The brain is the central organ of stress and adaptation to stress because it perceives and determines what is threatening, as well as the behavioral and physiological responses to the stressor.  The healthy brain is resilient and responds to experiences over the lifecourse that produce epigenetic changes which result in structural and functional adaptive plasticity from the level of gene expression out to the cell surface.  These changes are mediated in part by circulating hormones as well as by neurally-derived neurotransmitters and neuromodulators, reflecting the two-way communication between brain and body whereby neural activity also regulates the neuroendocrine, metabolic and immune systems. The genetic constitution of an individual sets the limits on what experiences are able to do.  The lifecourse is a “one way stress” in which there is no true reversal but redirection that occurs in response to positive or negative experiences that may be unique to each stage of life.   It is important to remember that experiences even before conception as well as early life experiences can have a lasting impact.   This work has led translationally down a conceptual path, namely, that mediators of adaptation act biphasically – protective in the short run and potentially damaging in the long run – embodied in the now widely used concepts of allostasis and allostatic load/overload. Supported by Hope for Depression Research Foundation.

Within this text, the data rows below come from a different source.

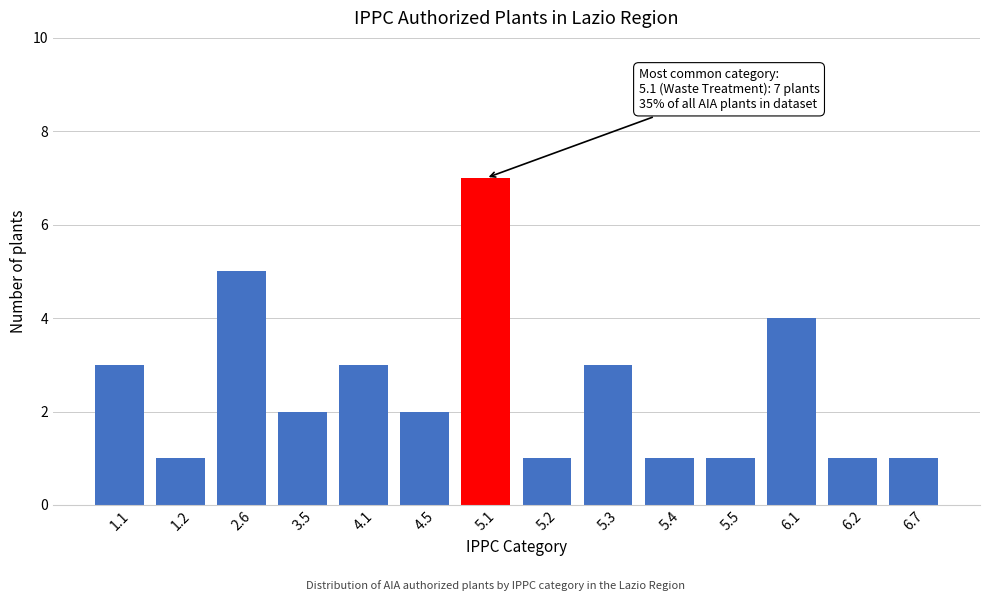

Reading left to right, what are all the values shown in this chart?

3	1	5	2	3	2	7	1	3	1	1	4	1	1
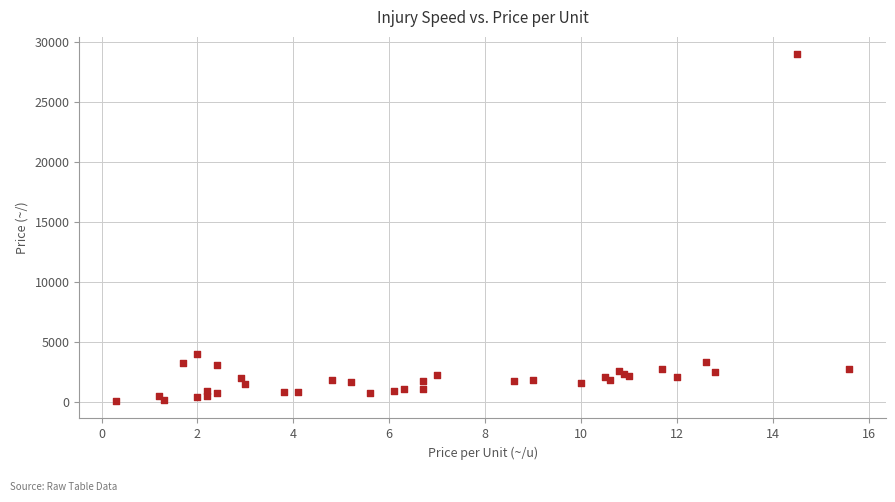

What Y value in the scatter plot is closest to 14555?

4000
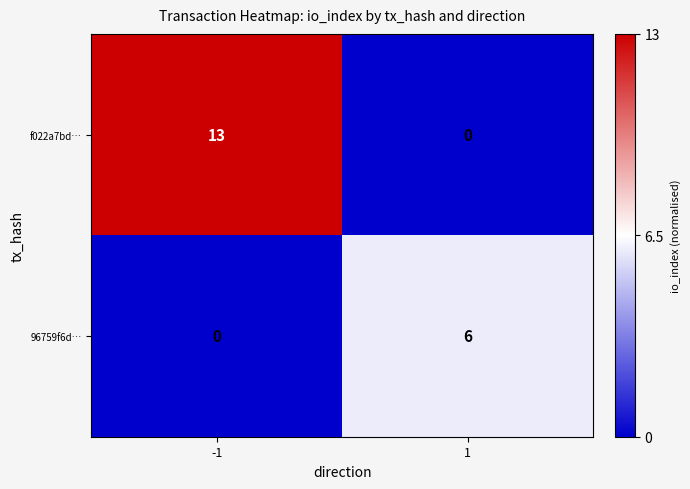

The 96759f6d… series shows 0 at -1. True or false?

True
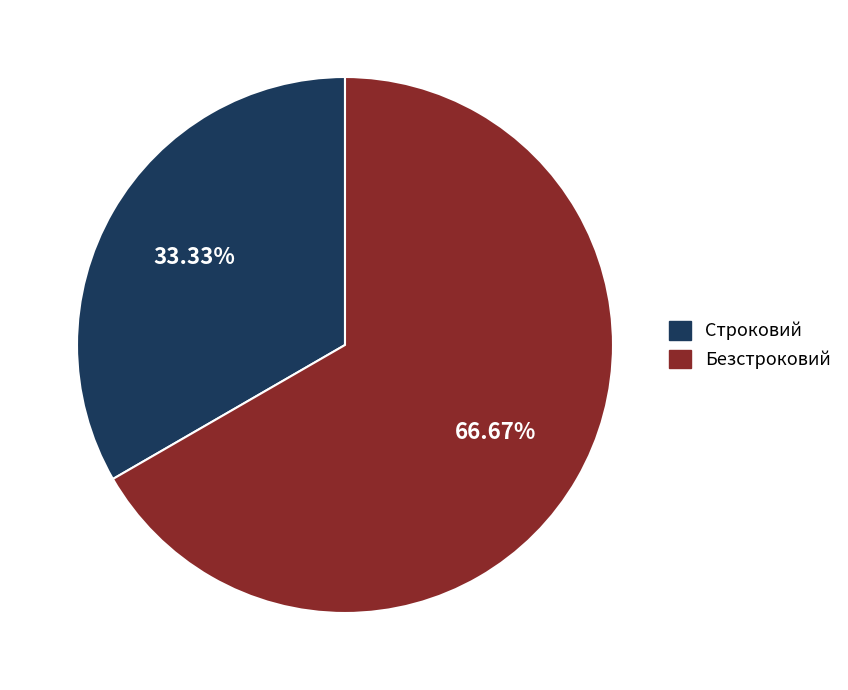

Count the number of slices in the pie.

2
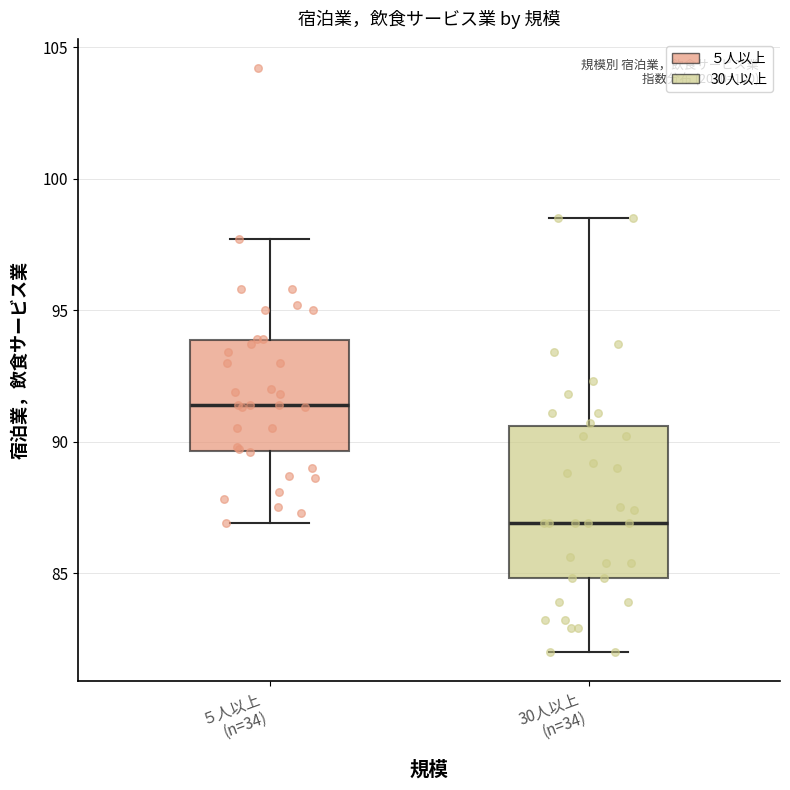

Reading left to right, transcribe this box plot: for each box, give where its median line is, the range the box spans, and where its two whiskers end, as read against the y-axis. The values are not printed on the chart, so give them approximately, as read against the axis.

５人以上 (n=34): median 91.5, box 89.5 to 94.0, whiskers 87.0 to 97.5
30人以上 (n=34): median 87.0, box 85.0 to 90.5, whiskers 82.0 to 98.5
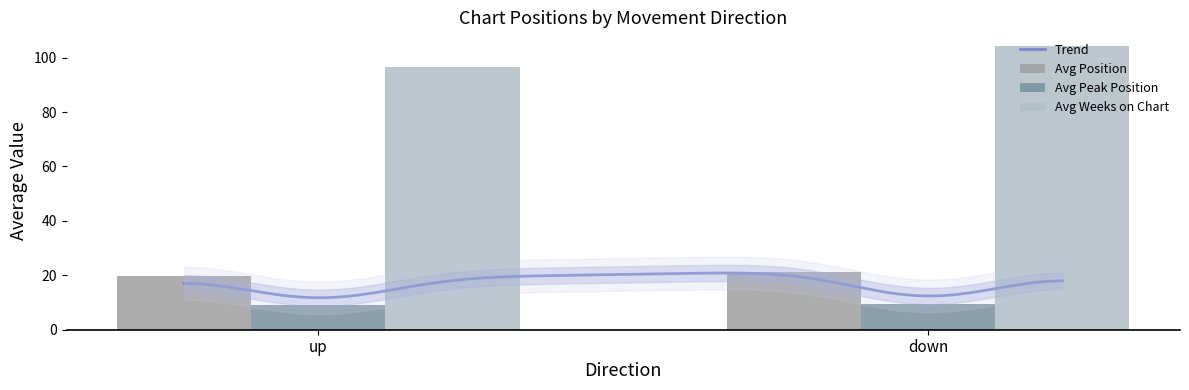

The value of Avg Weeks on Chart at down is 39.7. True or false?

False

Dr. Masten will discuss the meaning of resilience from a developmental perspective, highlighting the significance of findings from studies of extreme adversity in childhood for our understanding of processes that nurture or disrupt human capacity for adapting to challenges over the life course. She will discuss resilience as the capacity of a system (a child, family, community, economy, or other dynamic system) to adapt to challenges that threaten system function, survival, or development. While child resilience at any given time is distributed across many interacting systems, inside and outside the organism, caregivers play a critical role both in protecting early wellbeing and nurturing the future resilience of children and their societies. She will speculate on the significance of research implicating a short list of adaptive systems strongly associated with resilience across diverse adversities and cultures.